Low fat alternatives to classic dishes can leave you with a sinking feeling and hunger pangs, however this little number really hits the taste spot and is satisfying without busting a gut.
The cream-cheese coated chicken and leek filling flavoured with punchy tarragon and mustard is highly addictive, so be warned!
Make the most of a roast chicken by using the leftovers for this pie. Add some ham if you haven't got enough chicken. If you're not a leek fan try using broccoli or sweetcorn instead.

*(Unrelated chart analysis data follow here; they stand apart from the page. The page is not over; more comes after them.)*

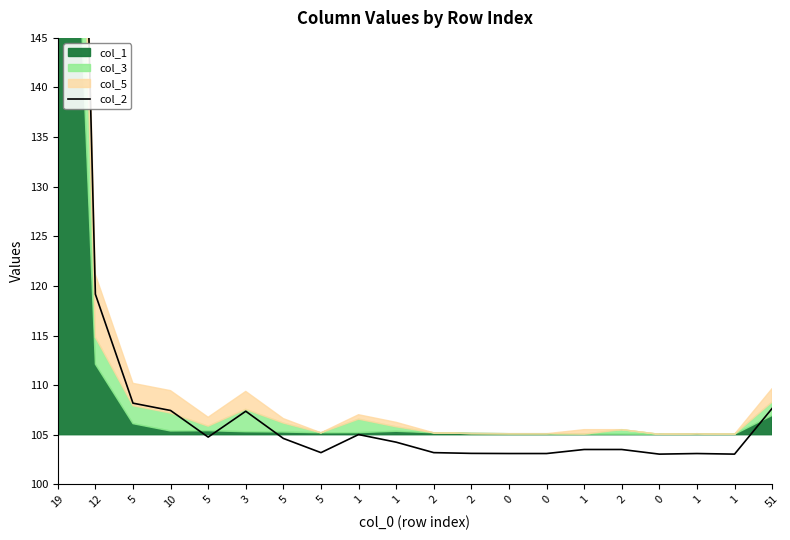

At which category does the data reach its first local peak?

3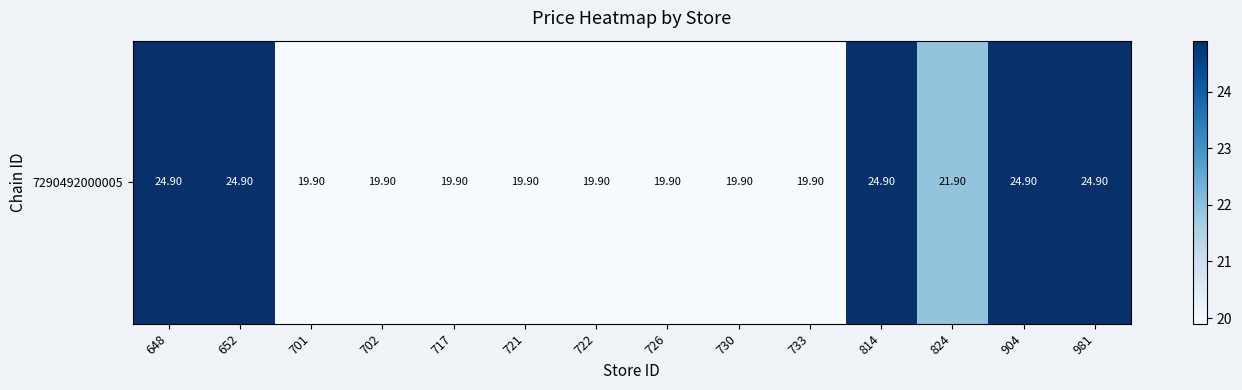

What is the maximum value shown in the chart?

24.9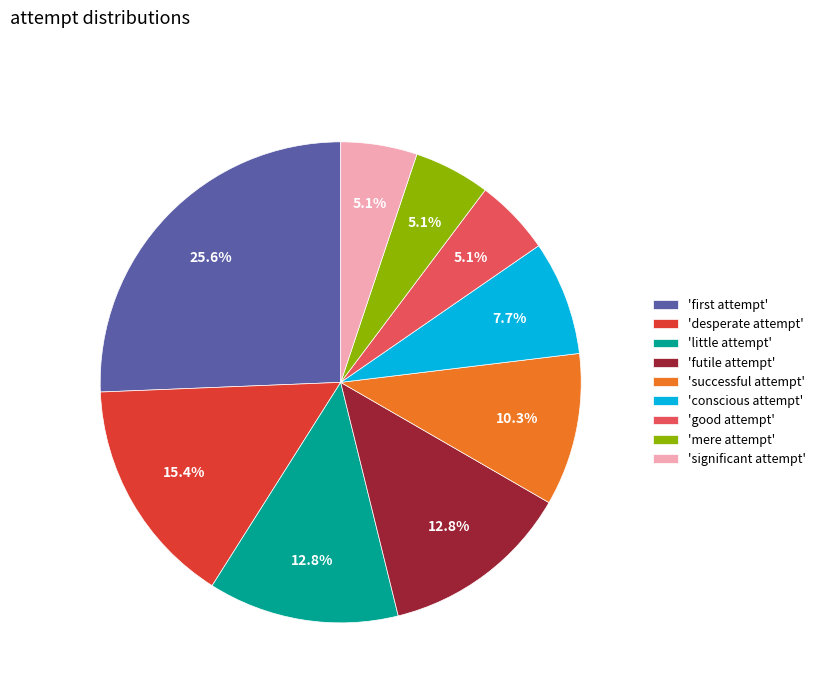

Which slice is the largest?

'first attempt'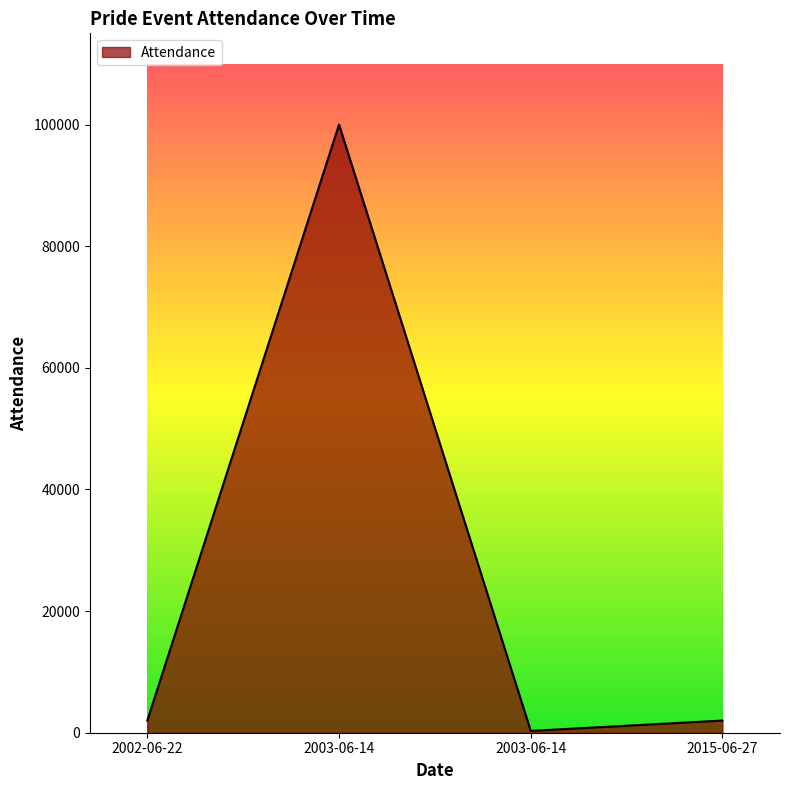

What is the ratio of the value at 2002-06-22 to the value at 2015-06-27?

1.0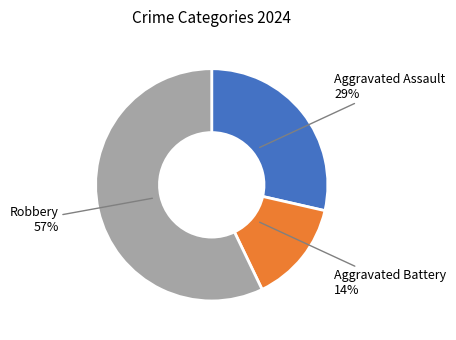

To the nearest percent, what is the difference between the largest and smallest slice percentages?

43%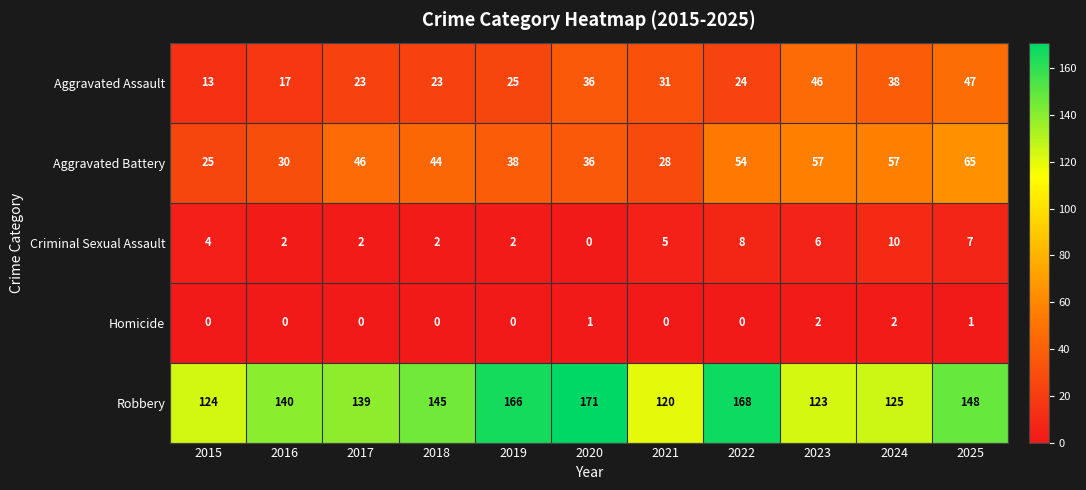

True or false: Criminal Sexual Assault has a value of 3 at 2017.

False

2 raw chicken breasts cut into chunks, or half the meat from a cooked roast chicken, shredded
1 leek, finely sliced
1 carrot, chopped
250ml chicken stock
2 tsp Dijon mustard
85g light soft cheese
2 tbsp chopped tarragon leaves
3 sheets filo pastry
If using raw chicken, heat 1 tsp vegetable oil in a medium frying pan. Fry the chicken until browned, remove from the pan and set aside.
Add the leek and a splash of stock, and gently fry until soft. Add the carrot with a little more stock and cook for 3 mins.
Pour in the remaining stock and boil until reduced by half, then add the mustard and soft cheese, stirring well to combine.
Return the chicken to the pan, add the tarragon and some seasoning.
Heat oven to 200C, 180C Fan, Gas Mark 6.
Pour the mixture into a shallow ovenproof dish. Take the filo sheets and scrunch them up, then place on top of your pie filling and brush with 1 tsp oil.
Cook the pie in the oven for approx 20 mins until golden.
Serve with steamed greens and potato salad.